Stored data entries:

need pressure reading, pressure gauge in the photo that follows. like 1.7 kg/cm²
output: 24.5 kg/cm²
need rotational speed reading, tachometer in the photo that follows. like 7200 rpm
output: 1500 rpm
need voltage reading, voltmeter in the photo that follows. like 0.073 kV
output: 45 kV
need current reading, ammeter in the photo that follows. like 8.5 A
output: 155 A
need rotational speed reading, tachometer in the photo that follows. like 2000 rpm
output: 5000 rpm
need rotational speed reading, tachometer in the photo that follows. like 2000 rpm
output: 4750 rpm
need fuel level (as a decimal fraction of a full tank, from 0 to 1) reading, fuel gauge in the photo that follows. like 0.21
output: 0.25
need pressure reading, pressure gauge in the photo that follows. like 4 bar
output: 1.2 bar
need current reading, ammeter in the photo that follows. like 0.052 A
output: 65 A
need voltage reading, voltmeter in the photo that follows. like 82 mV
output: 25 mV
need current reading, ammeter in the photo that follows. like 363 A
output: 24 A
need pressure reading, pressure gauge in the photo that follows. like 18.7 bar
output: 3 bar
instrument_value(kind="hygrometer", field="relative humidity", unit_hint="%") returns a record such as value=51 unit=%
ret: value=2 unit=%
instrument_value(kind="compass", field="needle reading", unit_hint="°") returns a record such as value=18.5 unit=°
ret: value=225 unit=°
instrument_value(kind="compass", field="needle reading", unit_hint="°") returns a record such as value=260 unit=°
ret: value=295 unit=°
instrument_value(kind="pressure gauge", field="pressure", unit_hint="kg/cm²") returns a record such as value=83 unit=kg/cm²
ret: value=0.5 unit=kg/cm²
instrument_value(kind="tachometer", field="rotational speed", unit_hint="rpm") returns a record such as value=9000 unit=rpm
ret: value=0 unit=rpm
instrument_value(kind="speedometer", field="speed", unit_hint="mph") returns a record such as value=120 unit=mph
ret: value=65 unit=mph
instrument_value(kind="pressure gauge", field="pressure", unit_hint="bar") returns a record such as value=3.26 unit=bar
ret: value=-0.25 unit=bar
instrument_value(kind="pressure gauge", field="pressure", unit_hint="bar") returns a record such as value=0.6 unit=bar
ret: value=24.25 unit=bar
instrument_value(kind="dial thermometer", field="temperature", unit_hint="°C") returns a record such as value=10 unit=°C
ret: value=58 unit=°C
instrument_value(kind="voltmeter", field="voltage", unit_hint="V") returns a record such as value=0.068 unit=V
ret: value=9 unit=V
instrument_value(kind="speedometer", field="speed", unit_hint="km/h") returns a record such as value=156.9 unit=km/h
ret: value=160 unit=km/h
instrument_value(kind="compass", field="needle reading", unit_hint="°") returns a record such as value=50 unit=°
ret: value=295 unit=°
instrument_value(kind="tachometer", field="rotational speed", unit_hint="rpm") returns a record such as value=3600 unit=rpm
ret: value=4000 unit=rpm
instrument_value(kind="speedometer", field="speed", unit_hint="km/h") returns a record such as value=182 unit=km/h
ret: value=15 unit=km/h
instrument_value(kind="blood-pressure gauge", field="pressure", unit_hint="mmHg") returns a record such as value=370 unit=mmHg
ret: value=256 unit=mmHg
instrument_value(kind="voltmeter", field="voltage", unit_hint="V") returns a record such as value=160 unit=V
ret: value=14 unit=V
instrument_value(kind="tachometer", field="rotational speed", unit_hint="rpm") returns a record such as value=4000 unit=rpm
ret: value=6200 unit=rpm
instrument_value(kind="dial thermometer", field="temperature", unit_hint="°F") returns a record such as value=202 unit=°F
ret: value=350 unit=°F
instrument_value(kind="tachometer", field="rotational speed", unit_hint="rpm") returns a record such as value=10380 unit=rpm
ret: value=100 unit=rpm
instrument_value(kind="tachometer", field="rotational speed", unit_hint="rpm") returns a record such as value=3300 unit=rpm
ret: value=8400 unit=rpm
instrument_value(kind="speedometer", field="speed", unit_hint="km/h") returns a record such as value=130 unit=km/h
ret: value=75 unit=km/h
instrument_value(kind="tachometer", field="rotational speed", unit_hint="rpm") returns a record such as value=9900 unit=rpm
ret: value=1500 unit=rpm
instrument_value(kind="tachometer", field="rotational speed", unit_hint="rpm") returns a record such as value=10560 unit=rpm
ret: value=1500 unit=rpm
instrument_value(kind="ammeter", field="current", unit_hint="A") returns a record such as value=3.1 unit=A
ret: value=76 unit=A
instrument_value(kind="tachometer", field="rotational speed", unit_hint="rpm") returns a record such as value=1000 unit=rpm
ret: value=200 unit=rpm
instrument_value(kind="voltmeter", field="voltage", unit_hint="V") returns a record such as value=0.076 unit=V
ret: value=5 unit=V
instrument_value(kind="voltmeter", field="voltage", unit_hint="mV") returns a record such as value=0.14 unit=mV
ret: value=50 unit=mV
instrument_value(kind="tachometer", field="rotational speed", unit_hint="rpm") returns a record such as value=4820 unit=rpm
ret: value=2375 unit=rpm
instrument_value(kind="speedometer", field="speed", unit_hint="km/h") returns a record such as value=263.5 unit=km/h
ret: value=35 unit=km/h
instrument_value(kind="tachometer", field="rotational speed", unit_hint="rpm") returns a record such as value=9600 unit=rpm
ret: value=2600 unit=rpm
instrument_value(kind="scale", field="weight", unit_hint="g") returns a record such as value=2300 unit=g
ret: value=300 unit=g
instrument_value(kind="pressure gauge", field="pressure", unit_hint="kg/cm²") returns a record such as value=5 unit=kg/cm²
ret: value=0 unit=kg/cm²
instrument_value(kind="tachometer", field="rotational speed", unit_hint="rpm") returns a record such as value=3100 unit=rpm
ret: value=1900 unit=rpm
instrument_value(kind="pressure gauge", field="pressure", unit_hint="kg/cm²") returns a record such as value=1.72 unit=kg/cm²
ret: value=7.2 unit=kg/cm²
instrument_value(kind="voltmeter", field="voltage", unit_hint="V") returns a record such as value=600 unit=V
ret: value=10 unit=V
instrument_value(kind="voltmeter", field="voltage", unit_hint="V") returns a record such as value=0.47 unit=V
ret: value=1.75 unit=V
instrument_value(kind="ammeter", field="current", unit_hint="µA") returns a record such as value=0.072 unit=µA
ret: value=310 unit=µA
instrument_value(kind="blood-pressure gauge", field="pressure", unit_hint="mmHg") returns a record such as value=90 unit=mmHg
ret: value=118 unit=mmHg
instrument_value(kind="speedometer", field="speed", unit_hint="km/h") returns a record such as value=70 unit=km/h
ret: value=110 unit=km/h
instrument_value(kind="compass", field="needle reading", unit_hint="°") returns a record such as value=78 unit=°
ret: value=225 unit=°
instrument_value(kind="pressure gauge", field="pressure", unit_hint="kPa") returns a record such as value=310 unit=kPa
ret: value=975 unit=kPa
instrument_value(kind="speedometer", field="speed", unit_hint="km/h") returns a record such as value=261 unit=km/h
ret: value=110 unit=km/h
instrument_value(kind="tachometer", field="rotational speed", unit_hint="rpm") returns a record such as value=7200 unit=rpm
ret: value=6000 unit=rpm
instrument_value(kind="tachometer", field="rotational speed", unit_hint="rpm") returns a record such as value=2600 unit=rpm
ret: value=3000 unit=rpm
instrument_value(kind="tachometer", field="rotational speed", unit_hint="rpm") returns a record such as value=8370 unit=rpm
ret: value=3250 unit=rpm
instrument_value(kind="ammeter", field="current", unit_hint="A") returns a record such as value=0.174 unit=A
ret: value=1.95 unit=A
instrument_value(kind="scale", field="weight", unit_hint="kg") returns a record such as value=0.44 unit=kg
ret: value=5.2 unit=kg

**Work to complete**
Please output all the records as a two-column CSV with the header row "entry_text,reading" and one row per record. Put each record's text in entry_text and its answer in reading, with each field quoted and any line breaks replaced by spaces.

**Exercise response**
entry_text,reading
"need pressure reading, pressure gauge in the photo that follows. like 1.7 kg/cm² output:","24.5 kg/cm²"
"need rotational speed reading, tachometer in the photo that follows. like 7200 rpm output:","1500 rpm"
"need voltage reading, voltmeter in the photo that follows. like 0.073 kV output:","45 kV"
"need current reading, ammeter in the photo that follows. like 8.5 A output:","155 A"
"need rotational speed reading, tachometer in the photo that follows. like 2000 rpm output:","5000 rpm"
"need rotational speed reading, tachometer in the photo that follows. like 2000 rpm output:","4750 rpm"
"need fuel level (as a decimal fraction of a full tank, from 0 to 1) reading, fuel gauge in the photo that follows. like 0.21 output:","0.25"
"need pressure reading, pressure gauge in the photo that follows. like 4 bar output:","1.2 bar"
"need current reading, ammeter in the photo that follows. like 0.052 A output:","65 A"
"need voltage reading, voltmeter in the photo that follows. like 82 mV output:","25 mV"
"need current reading, ammeter in the photo that follows. like 363 A output:","24 A"
"need pressure reading, pressure gauge in the photo that follows. like 18.7 bar output:","3 bar"
"instrument_value(kind=""hygrometer"", field=""relative humidity"", unit_hint=""%"") returns a record such as value=51 unit=% ret:","value=2 unit=%"
"instrument_value(kind=""compass"", field=""needle reading"", unit_hint=""°"") returns a record such as value=18.5 unit=° ret:","value=225 unit=°"
"instrument_value(kind=""compass"", field=""needle reading"", unit_hint=""°"") returns a record such as value=260 unit=° ret:","value=295 unit=°"
"instrument_value(kind=""pressure gauge"", field=""pressure"", unit_hint=""kg/cm²"") returns a record such as value=83 unit=kg/cm² ret:","value=0.5 unit=kg/cm²"
"instrument_value(kind=""tachometer"", field=""rotational speed"", unit_hint=""rpm"") returns a record such as value=9000 unit=rpm ret:","value=0 unit=rpm"
"instrument_value(kind=""speedometer"", field=""speed"", unit_hint=""mph"") returns a record such as value=120 unit=mph ret:","value=65 unit=mph"
"instrument_value(kind=""pressure gauge"", field=""pressure"", unit_hint=""bar"") returns a record such as value=3.26 unit=bar ret:","value=-0.25 unit=bar"
"instrument_value(kind=""pressure gauge"", field=""pressure"", unit_hint=""bar"") returns a record such as value=0.6 unit=bar ret:","value=24.25 unit=bar"
"instrument_value(kind=""dial thermometer"", field=""temperature"", unit_hint=""°C"") returns a record such as value=10 unit=°C ret:","value=58 unit=°C"
"instrument_value(kind=""voltmeter"", field=""voltage"", unit_hint=""V"") returns a record such as value=0.068 unit=V ret:","value=9 unit=V"
"instrument_value(kind=""speedometer"", field=""speed"", unit_hint=""km/h"") returns a record such as value=156.9 unit=km/h ret:","value=160 unit=km/h"
"instrument_value(kind=""compass"", field=""needle reading"", unit_hint=""°"") returns a record such as value=50 unit=° ret:","value=295 unit=°"
"instrument_value(kind=""tachometer"", field=""rotational speed"", unit_hint=""rpm"") returns a record such as value=3600 unit=rpm ret:","value=4000 unit=rpm"
"instrument_value(kind=""speedometer"", field=""speed"", unit_hint=""km/h"") returns a record such as value=182 unit=km/h ret:","value=15 unit=km/h"
"instrument_value(kind=""blood-pressure gauge"", field=""pressure"", unit_hint=""mmHg"") returns a record such as value=370 unit=mmHg ret:","value=256 unit=mmHg"
"instrument_value(kind=""voltmeter"", field=""voltage"", unit_hint=""V"") returns a record such as value=160 unit=V ret:","value=14 unit=V"
"instrument_value(kind=""tachometer"", field=""rotational speed"", unit_hint=""rpm"") returns a record such as value=4000 unit=rpm ret:","value=6200 unit=rpm"
"instrument_value(kind=""dial thermometer"", field=""temperature"", unit_hint=""°F"") returns a record such as value=202 unit=°F ret:","value=350 unit=°F"
"instrument_value(kind=""tachometer"", field=""rotational speed"", unit_hint=""rpm"") returns a record such as value=10380 unit=rpm ret:","value=100 unit=rpm"
"instrument_value(kind=""tachometer"", field=""rotational speed"", unit_hint=""rpm"") returns a record such as value=3300 unit=rpm ret:","value=8400 unit=rpm"
"instrument_value(kind=""speedometer"", field=""speed"", unit_hint=""km/h"") returns a record such as value=130 unit=km/h ret:","value=75 unit=km/h"
"instrument_value(kind=""tachometer"", field=""rotational speed"", unit_hint=""rpm"") returns a record such as value=9900 unit=rpm ret:","value=1500 unit=rpm"
"instrument_value(kind=""tachometer"", field=""rotational speed"", unit_hint=""rpm"") returns a record such as value=10560 unit=rpm ret:","value=1500 unit=rpm"
"instrument_value(kind=""ammeter"", field=""current"", unit_hint=""A"") returns a record such as value=3.1 unit=A ret:","value=76 unit=A"
"instrument_value(kind=""tachometer"", field=""rotational speed"", unit_hint=""rpm"") returns a record such as value=1000 unit=rpm ret:","value=200 unit=rpm"
"instrument_value(kind=""voltmeter"", field=""voltage"", unit_hint=""V"") returns a record such as value=0.076 unit=V ret:","value=5 unit=V"
"instrument_value(kind=""voltmeter"", field=""voltage"", unit_hint=""mV"") returns a record such as value=0.14 unit=mV ret:","value=50 unit=mV"
"instrument_value(kind=""tachometer"", field=""rotational speed"", unit_hint=""rpm"") returns a record such as value=4820 unit=rpm ret:","value=2375 unit=rpm"
"instrument_value(kind=""speedometer"", field=""speed"", unit_hint=""km/h"") returns a record such as value=263.5 unit=km/h ret:","value=35 unit=km/h"
"instrument_value(kind=""tachometer"", field=""rotational speed"", unit_hint=""rpm"") returns a record such as value=9600 unit=rpm ret:","value=2600 unit=rpm"
"instrument_value(kind=""scale"", field=""weight"", unit_hint=""g"") returns a record such as value=2300 unit=g ret:","value=300 unit=g"
"instrument_value(kind=""pressure gauge"", field=""pressure"", unit_hint=""kg/cm²"") returns a record such as value=5 unit=kg/cm² ret:","value=0 unit=kg/cm²"
"instrument_value(kind=""tachometer"", field=""rotational speed"", unit_hint=""rpm"") returns a record such as value=3100 unit=rpm ret:","value=1900 unit=rpm"
"instrument_value(kind=""pressure gauge"", field=""pressure"", unit_hint=""kg/cm²"") returns a record such as value=1.72 unit=kg/cm² ret:","value=7.2 unit=kg/cm²"
"instrument_value(kind=""voltmeter"", field=""voltage"", unit_hint=""V"") returns a record such as value=600 unit=V ret:","value=10 unit=V"
"instrument_value(kind=""voltmeter"", field=""voltage"", unit_hint=""V"") returns a record such as value=0.47 unit=V ret:","value=1.75 unit=V"
"instrument_value(kind=""ammeter"", field=""current"", unit_hint=""µA"") returns a record such as value=0.072 unit=µA ret:","value=310 unit=µA"
"instrument_value(kind=""blood-pressure gauge"", field=""pressure"", unit_hint=""mmHg"") returns a record such as value=90 unit=mmHg ret:","value=118 unit=mmHg"
"instrument_value(kind=""speedometer"", field=""speed"", unit_hint=""km/h"") returns a record such as value=70 unit=km/h ret:","value=110 unit=km/h"
"instrument_value(kind=""compass"", field=""needle reading"", unit_hint=""°"") returns a record such as value=78 unit=° ret:","value=225 unit=°"
"instrument_value(kind=""pressure gauge"", field=""pressure"", unit_hint=""kPa"") returns a record such as value=310 unit=kPa ret:","value=975 unit=kPa"
"instrument_value(kind=""speedometer"", field=""speed"", unit_hint=""km/h"") returns a record such as value=261 unit=km/h ret:","value=110 unit=km/h"
"instrument_value(kind=""tachometer"", field=""rotational speed"", unit_hint=""rpm"") returns a record such as value=7200 unit=rpm ret:","value=6000 unit=rpm"
"instrument_value(kind=""tachometer"", field=""rotational speed"", unit_hint=""rpm"") returns a record such as value=2600 unit=rpm ret:","value=3000 unit=rpm"
"instrument_value(kind=""tachometer"", field=""rotational speed"", unit_hint=""rpm"") returns a record such as value=8370 unit=rpm ret:","value=3250 unit=rpm"
"instrument_value(kind=""ammeter"", field=""current"", unit_hint=""A"") returns a record such as value=0.174 unit=A ret:","value=1.95 unit=A"
"instrument_value(kind=""scale"", field=""weight"", unit_hint=""kg"") returns a record such as value=0.44 unit=kg ret:","value=5.2 unit=kg"